- Born: August 19, 1990 (age 35)
- Education: Liberty University
- Occupations: Social media personality; author; nurse;
- Notable work: Birth Vibes: Stories and Strategies for an Empowered Birth
- Spouse: Brian Hamilton ​ ​(m. 2012; sep. 2026)​
- Children: 2

TikTok information
- Page: Jen Hamilton;
- Followers: 5 M
- Website: jenhamilton.co

= Jen Hamilton =

American nurse, influencer, and author

Jen Hamilton (born August 19, 1990) is an American social media influencer, nurse, and author. Her 2026 book, Birth Vibes: Stories and Strategies for an Empowered Birth, made the The New York Times Best Seller list.

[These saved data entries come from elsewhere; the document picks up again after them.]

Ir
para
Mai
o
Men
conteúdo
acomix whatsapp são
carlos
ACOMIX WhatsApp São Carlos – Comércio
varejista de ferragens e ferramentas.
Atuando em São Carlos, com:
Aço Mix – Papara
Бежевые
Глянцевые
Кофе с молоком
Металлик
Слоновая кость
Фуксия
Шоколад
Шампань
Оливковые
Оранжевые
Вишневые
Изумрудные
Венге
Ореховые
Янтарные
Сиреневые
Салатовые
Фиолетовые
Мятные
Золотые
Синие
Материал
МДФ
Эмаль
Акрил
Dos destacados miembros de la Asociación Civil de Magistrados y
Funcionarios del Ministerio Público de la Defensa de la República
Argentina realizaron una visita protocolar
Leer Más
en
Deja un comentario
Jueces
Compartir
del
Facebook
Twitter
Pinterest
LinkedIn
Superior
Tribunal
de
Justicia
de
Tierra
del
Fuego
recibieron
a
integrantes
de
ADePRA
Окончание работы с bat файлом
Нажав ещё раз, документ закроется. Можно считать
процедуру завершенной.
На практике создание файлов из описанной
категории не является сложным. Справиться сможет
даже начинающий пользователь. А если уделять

== Early life and education ==
Hamilton was born on August 19, 1990. She grew up in Asheboro, North Carolina, and graduated with a nursing degree from Liberty University in Lynchburg, Virginia.

== Career ==
Hamilton is a labor and delivery nurse and social media influencer. She makes online content about nursing. She began her nursing career as an emergency room nurse and later transitioned into labor and delivery, earning her board-certification in inpatient obstetrics. She began making social media content in 2020 during the COVID-19 pandemic.

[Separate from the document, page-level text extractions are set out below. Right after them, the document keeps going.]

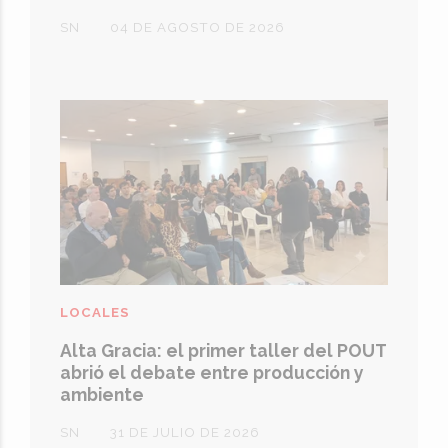
SN
04 DE AGOSTO DE 2026
LOCALES
Alta Gracia: el primer taller del POUT
abrió el debate entre producción y
ambiente
SN
31 DE JULIO DE 2026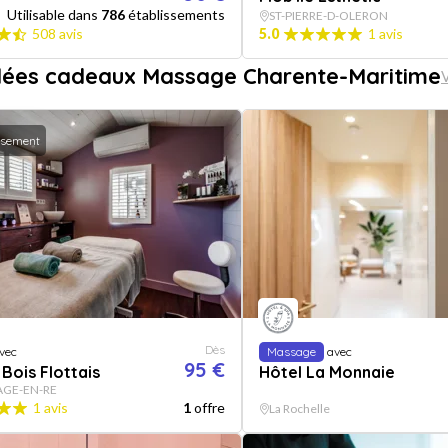
Utilisable dans
786
établissements
ST-PIERRE-D-OLERON
508 avis
5.0
1 avis
dées cadeaux Massage Charente-Maritime
V
ssement
Dès
vec
Massage
avec
95 €
 Bois Flottais
Hôtel La Monnaie
AGE-EN-RE
1 avis
1
offre
La Rochelle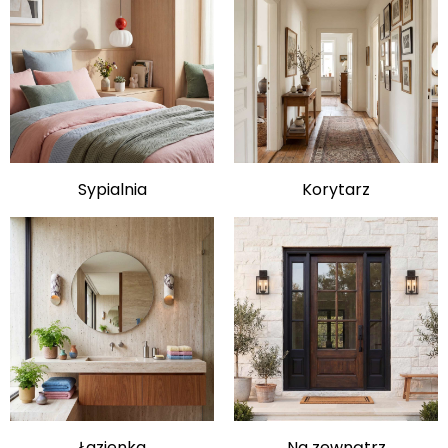
Sypialnia
Korytarz
Łazienka
Na zewnątrz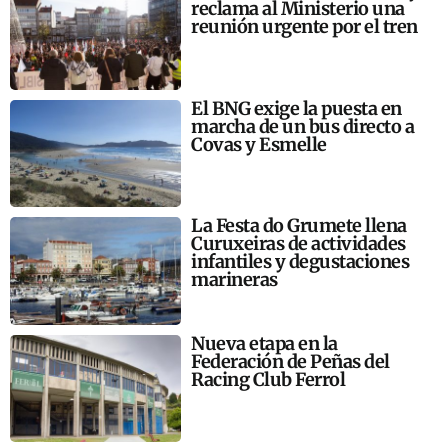
reclama al Ministerio una
reunión urgente por el tren
El BNG exige la puesta en
marcha de un bus directo a
Covas y Esmelle
La Festa do Grumete llena
Curuxeiras de actividades
infantiles y degustaciones
marineras
Nueva etapa en la
Federación de Peñas del
Racing Club Ferrol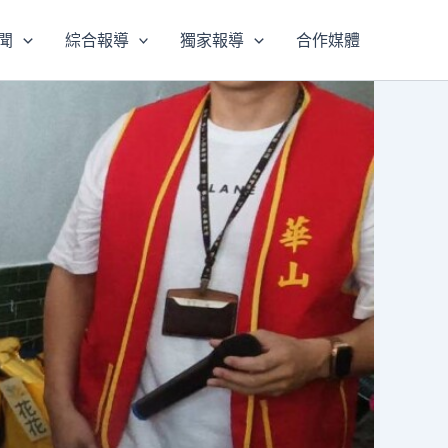
聞
綜合報導
獨家報導
合作媒體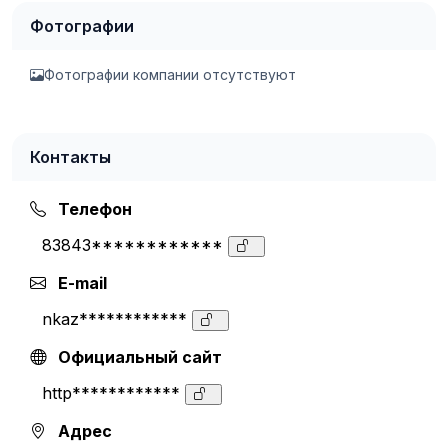
Фотографии
Фотографии компании отсутствуют
Контакты
Телефон
83843************
E-mail
nkaz************
Официальный сайт
http************
Адрес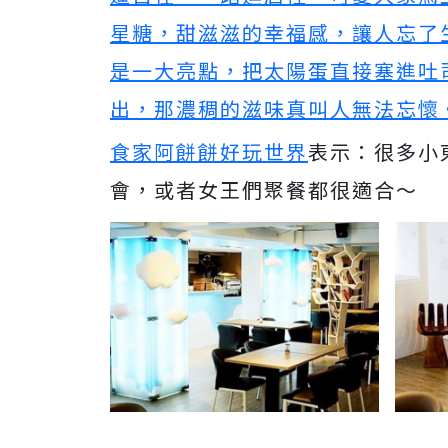
星糖，甜滋滋的幸福感，讓人忘了
是一大亮點，把太陽蛋直接塞進吐
出，那濃稠的滋味真叫人無法忘懷
食家阿餅餅好玩世界
表示：很多小
會，或者女王們聚餐都很適合～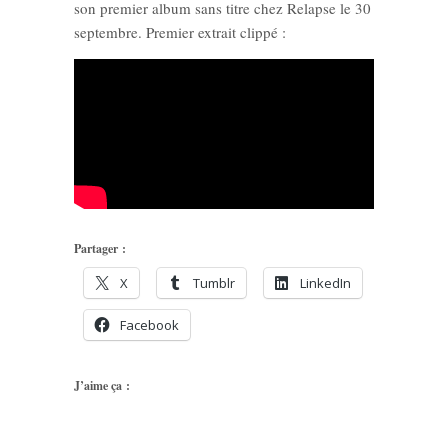
son premier album sans titre chez Relapse le 30
septembre. Premier extrait clippé :
Partager :
X
Tumblr
LinkedIn
Facebook
J’aime ça :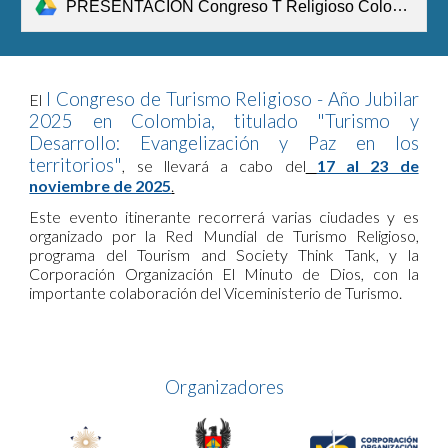
PRESENTACION Congreso T Religioso Colombia 2025 V05-25.pdf
I Congreso de Turismo Religioso - Año Jubilar
El
2025 en Colombia, titulado "Turismo y
Desarrollo: Evangelización y Paz en los
territorios"
, se llevará a cabo del
17 al 23 de
noviembre de 2025
.
Este evento itinerante recorrerá varias ciudades y es
organizado por la Red Mundial de Turismo Religioso,
programa del Tourism and Society Think Tank, y la
Corporación Organización El Minuto de Dios, con la
importante colaboración del Viceministerio de Turismo.
Organizadores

By 2023, she had amassed a following of over three million on Facebook, Instagram, and TikTok.

On May 5, 2026, she published the book Birth Vibes: Stories and Strategies for an Empowered Birth. Her book was included in The New York Times Best Seller list.

She founded Hot Mess Express, a nonprofit that provides free home cleaning services for low-income parents.

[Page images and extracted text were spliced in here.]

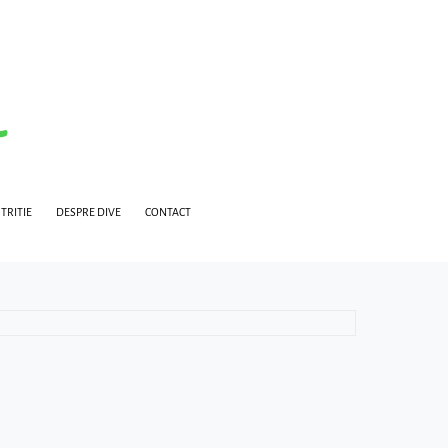
TRITIE
DESPRE DIVE
CONTACT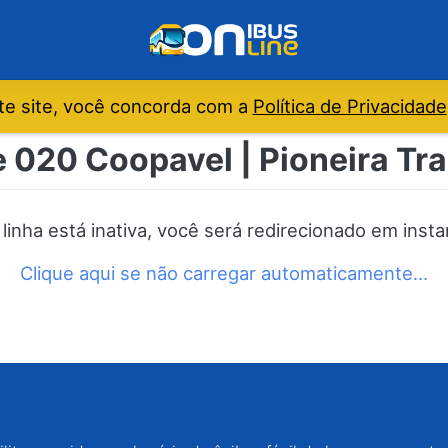
e site, você concorda com a
Política de Privacidade
e 020 Coopavel | Pioneira Tr
 linha está inativa, você será redirecionado em insta
Clique aqui se não carregar automaticamente…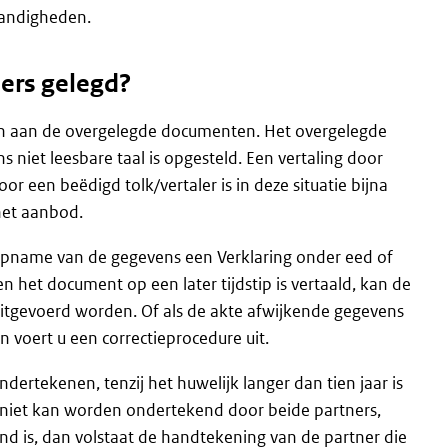
tandigheden.
ers gelegd?
n aan de overgelegde documenten. Het overgelegde
niet leesbare taal is opgesteld. Een vertaling door
or een beëdigd tolk/vertaler is in deze situatie bijna
het aanbod.
opname van de gegevens een Verklaring onder eed of
n het document op een later tijdstip is vertaald, kan de
uitgevoerd worden. Of als de akte afwijkende gegevens
n voert u een correctieprocedure uit.
ndertekenen, tenzij het huwelijk langer dan tien jaar is
ng niet kan worden ondertekend door beide partners,
nd is, dan volstaat de handtekening van de partner die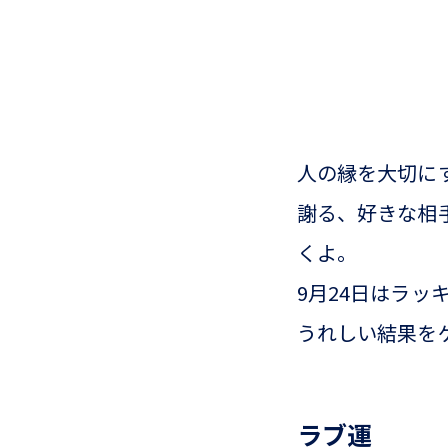
人の縁を大切に
謝る、好きな相
くよ。
9月24日はラ
うれしい結果を
ラブ運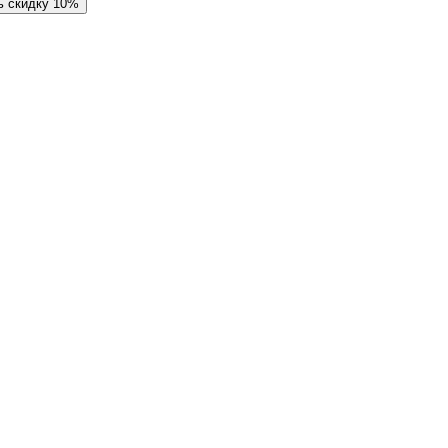
ь скидку 10%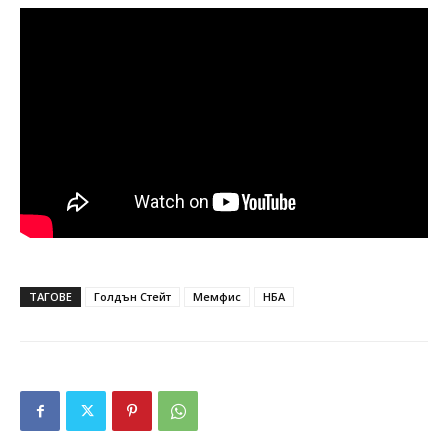
ТАГОВЕ
Голдън Стейт
Мемфис
НБА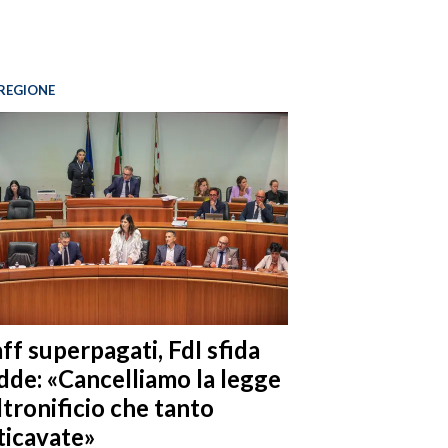
REGIONE
ff superpagati, FdI sfida
dde: «Cancelliamo la legge
ltronificio che tanto
ticavate»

In July 2026, Hamilton launched a merchandise collection, called "Sister of Solidarity", on her website. She pledged to donate 100 percent of the proceeds from her July and August 2026 sales to charities that support women rebuilding their lives after leaving relationships. Hamilton raised over $40,000 in the first few days of selling the line. By July 29, 2026, she had raised over $100,000.

== Personal life ==
Hamilton lives in North Carolina. She is a practicing Christian and describes herself as being liberal. In 2025, she spoke out against the MAGA movement, stating that it directly contradicts the teachings of Jesus.

She married Brian Hamilton in August 2012. They have two children. The couple temporarily separated in 2022. They separated a second time in 2026, following her husband's extramarital affair.